DomainKeys Identified Mail (DKIM) is the latest technology to
take on phishing attacks, which are attempts to steal vital bank or
shopping account information from users via fake emails. Using
digital signatures embedded in mail, the technology can ensure that
a message that claims to be from your bank is telling the
truth.
"DKIM is the email authentication framework and is addressing
forgery issues," Dennis Dayman told weekly technology law podcast
OUT-LAW Radio. Dayman is director of
deliverability at email infrastructure firm Strongmail Systems.
"The way that we do that is using cryptography to verify who sent
the message."
"What DKIM does is allow us to identify the source of the email:
did this person send that email? And if they did, we go to a second
process, which is looking at the reputation of that sender, are
they a good sender? Are they a spammer?" said Dayman.

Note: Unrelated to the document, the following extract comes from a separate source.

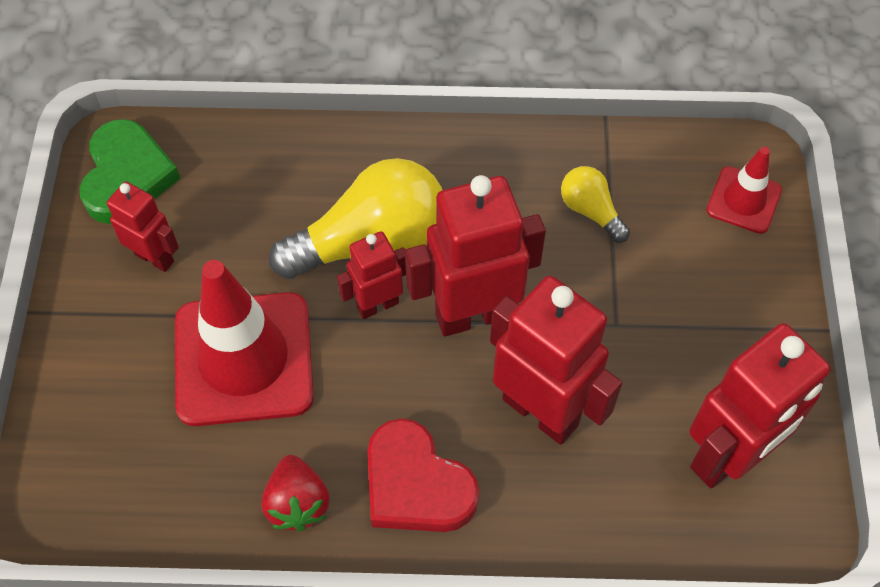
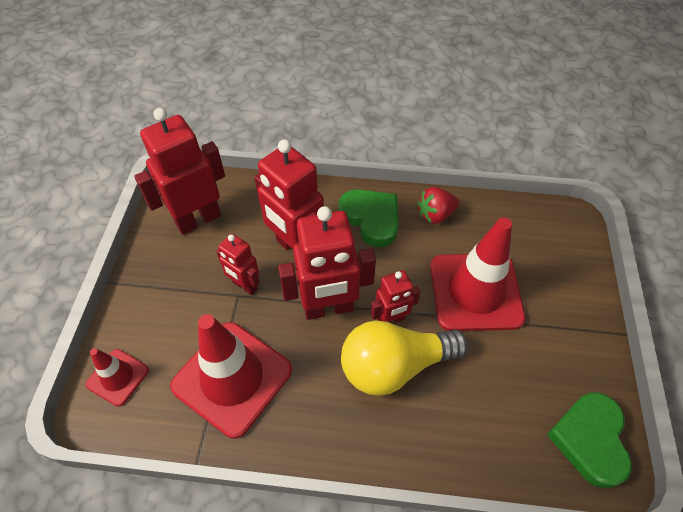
camera: 175 degrees left, 5 degrees down
(154, 257) = (550, 366): red robot -> red robot (245, 285)
(297, 503) = (435, 214): red strawberry -> red strawberry turned 105 degrees counterclockwise
(416, 484) = (371, 218): red heart -> green heart
(590, 211) = (232, 378): yellow light bulb -> red traffic cone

DKIM works by digitally signing every outgoing mail from a
domain. If the email recipient also uses DKIM, it checks the email
signature against a publicly published signature for that domain as
a whole. If the two signatures do not match or if there is no
signature on an incoming mail but there is one attached to the
domain, then the system knows that the mail did not come from where
it claims it did.
This stops phishing, which depends on email users believing that
emails come from a company they deal with when in fact they come
from a fraudster. But email experts said that the system could end
up combating spam as well.
"It's only very indirectly an anti-spam tool," said Jim Fenton,
an engineer at routing giant Cisco who has been instrumental in
DKIM's development. "Spammers can sign their messages just as well
as anyone else can; it's very easy to register a domain and sign
messages from that domain."
"The advantages are that they won't be able to sign messages
coming from my email address, and the other thing is that it gives
a reliable identity on which a reputation or an accreditation can
be based. You can use it to key into these reputation systems in a
way you can't currently because the source email address is too
unreliable," he said.
Eric Allman is an email pioneer and founder of Sendmail. He said
that anti-spam functions will only emerge if DKIM becomes
ubiquitous.
"Right now an unsigned message has no suspicion because most
messages are unsigned," said Allman. "In the future if we get to
the point where most messages are signed, and come from a place of
a good reputation, then something that is either unsigned or comes
from a place with a bad reputation becomes suspicious."
"It's kind of incidental to spam, so we may get into a position
where we force spammers to at least be traceable back to where they
came from," said Allman. "That makes it easier to at least take
action against them. So once again it's an indirect effect, but I
think it's a very real effect on spammers."